Of course it is, for people of limited means. Which applies to most of Hobby Lobby's workers, since they don't get paid much.

The average full time non salary worker at hobby lobby makes $14 an hour. I wouldn't exactly call that not much. But you not wanting to sacrifice something to pay for a health service does not mean someone who refuses to pay for it is telling you what health care services you can have.

Bullshit:
1) Hobby Lobby was fine with covering these meds before it was mandatory

I need a cite before I will believe this. Hobby Lobby provides 16 of the 20 methods covered by the Obama care mandate and only went to court on 4 of them. As far as anyone has said, they will still provide coverage for those 16 contraception devices.

2) They're invested in the pharmaceutical companies selling said meds

Not relevant but show me a creditable link and it needs to be one concerning the 4 contraception they took issue with.

3) All their products come from China with it's mandatory abortions

Not relevant again. Or do you think you should go to prison for something your father or brother did? They don't seem to be telling others how to live, just objecting to others telling them to ignore their faith and provide a couple specific things.

4) Arguing you have the right to to mess around with other people's lives, cuz religion, is always bullshit, whether it's contraceptives, gay rights, or segregation.

No one is arguing to mess around with other people's lives except for the government. They are saying you have to provide X even if it is against your religion and hobby lobby said no I don't and a court agreed with them. That is the facts that it boils down to if you remove all the spin.

While having to double pay for it, since health insurance is part of your compensation. Hobby Lobby is still happy to cover Viagra and vasectomies, though.

You wouldn't be double paying for it. You simply wouldn't be compensated for it the first time. You see, any benefit has to be payed before it can be counted as compensation. In this case, hobby lobby is paying everything it needs to except for the 4 contraception ways. Therefore, your compensation would be base pay plus benefits that do not include abortion coverage.

But I would watch all this compensation arguments before the IRS gets the idea that it is taxable income. You could make that argument so well that next thing you know, you will be paying taxes on your medical benefits.

Maybe you could stop being a dumbass for five seconds. Under the same logic in this ruling, if your company is owned by Jehovah's Witnesses, they could deny you coverage for blood transfusions. Or if you work for a Scientologist, any kind of psychiatric medication. Of course, SCOTUS tied themselves into pretzels to avoid that exact sort of outcome, which means they're favoring one religious sect over another, which means this is all buuuuuuuuuuuuuuuullshit.

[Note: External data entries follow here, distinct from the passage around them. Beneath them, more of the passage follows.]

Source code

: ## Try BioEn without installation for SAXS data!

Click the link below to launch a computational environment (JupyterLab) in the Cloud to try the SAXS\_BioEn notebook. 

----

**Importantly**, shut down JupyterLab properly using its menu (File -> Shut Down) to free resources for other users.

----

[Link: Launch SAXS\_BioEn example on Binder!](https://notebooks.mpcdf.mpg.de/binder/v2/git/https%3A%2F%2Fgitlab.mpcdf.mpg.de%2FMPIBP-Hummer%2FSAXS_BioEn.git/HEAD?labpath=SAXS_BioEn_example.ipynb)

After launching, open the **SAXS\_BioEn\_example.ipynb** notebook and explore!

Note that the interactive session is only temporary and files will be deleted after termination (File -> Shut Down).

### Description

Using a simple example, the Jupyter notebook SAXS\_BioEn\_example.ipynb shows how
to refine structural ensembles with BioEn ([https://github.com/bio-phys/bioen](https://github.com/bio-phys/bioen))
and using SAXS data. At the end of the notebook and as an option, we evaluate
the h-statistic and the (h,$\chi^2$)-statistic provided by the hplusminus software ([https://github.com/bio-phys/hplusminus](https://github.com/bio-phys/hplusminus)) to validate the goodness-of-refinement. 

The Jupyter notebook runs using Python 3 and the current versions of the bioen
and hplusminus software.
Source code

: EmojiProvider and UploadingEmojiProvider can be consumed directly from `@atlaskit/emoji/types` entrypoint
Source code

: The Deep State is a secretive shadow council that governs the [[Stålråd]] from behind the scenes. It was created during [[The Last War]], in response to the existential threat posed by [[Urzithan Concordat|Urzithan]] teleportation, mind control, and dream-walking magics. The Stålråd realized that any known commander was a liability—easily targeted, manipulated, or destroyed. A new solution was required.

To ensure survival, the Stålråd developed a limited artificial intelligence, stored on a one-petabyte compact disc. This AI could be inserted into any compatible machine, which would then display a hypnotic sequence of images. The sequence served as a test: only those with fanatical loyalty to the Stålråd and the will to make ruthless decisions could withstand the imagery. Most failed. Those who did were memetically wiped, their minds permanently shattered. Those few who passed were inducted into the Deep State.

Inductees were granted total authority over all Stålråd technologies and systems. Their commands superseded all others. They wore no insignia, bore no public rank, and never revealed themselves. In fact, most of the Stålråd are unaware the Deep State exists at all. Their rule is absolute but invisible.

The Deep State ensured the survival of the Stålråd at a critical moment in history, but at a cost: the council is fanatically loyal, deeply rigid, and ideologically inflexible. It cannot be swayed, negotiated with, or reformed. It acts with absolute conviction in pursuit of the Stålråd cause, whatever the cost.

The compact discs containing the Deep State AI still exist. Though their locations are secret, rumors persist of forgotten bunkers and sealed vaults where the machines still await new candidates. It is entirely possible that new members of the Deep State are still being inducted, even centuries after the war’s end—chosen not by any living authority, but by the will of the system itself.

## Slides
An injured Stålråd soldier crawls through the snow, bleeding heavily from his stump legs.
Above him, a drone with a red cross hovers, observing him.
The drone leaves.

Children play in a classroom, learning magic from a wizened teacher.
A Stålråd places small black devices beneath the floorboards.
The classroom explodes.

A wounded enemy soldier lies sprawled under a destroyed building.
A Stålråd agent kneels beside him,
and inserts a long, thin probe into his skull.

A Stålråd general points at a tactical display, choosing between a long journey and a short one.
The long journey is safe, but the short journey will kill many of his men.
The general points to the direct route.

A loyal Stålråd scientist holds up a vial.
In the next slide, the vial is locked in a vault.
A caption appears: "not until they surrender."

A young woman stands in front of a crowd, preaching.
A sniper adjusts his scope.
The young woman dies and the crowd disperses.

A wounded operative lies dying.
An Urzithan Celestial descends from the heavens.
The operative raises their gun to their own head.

lol.. you are funny. So if SCOTUS tied this up, then your first two premises are false. IF they are not false, then your third premise is. But none the less, I think you already knew and allowed for that.

Well, here is the problem. So what if they can do that? IT doesn't prevent those people subjected to the loss of transfusions or psychiatric medication from gaining coverage in some other way. Obama already made the insurance companies cover without cost to the charity, the contraception portions of the HHS mandate for charities of religious nature who object. So even though the religious charities do not pay for it, even though the policy they provide does not list it, the fact that someone there has insurance also gives them the option to get a separate free policy covering all of the HHS mandate that the charity objects to. There is no reason why it could not be done in the hobby lobby case or a Jehovah's Witnesses or Scientologist. The fact of the matter is that the majority of companies in a position that this could happen with are too small to be included in the employer coverage mandate anyways. This means their employees would be getting coverage outside of the employer either through a spouse or one of the market places and there may even be a subsidy for them.

You act like the sky is falling when all you did was knock you glass off the table.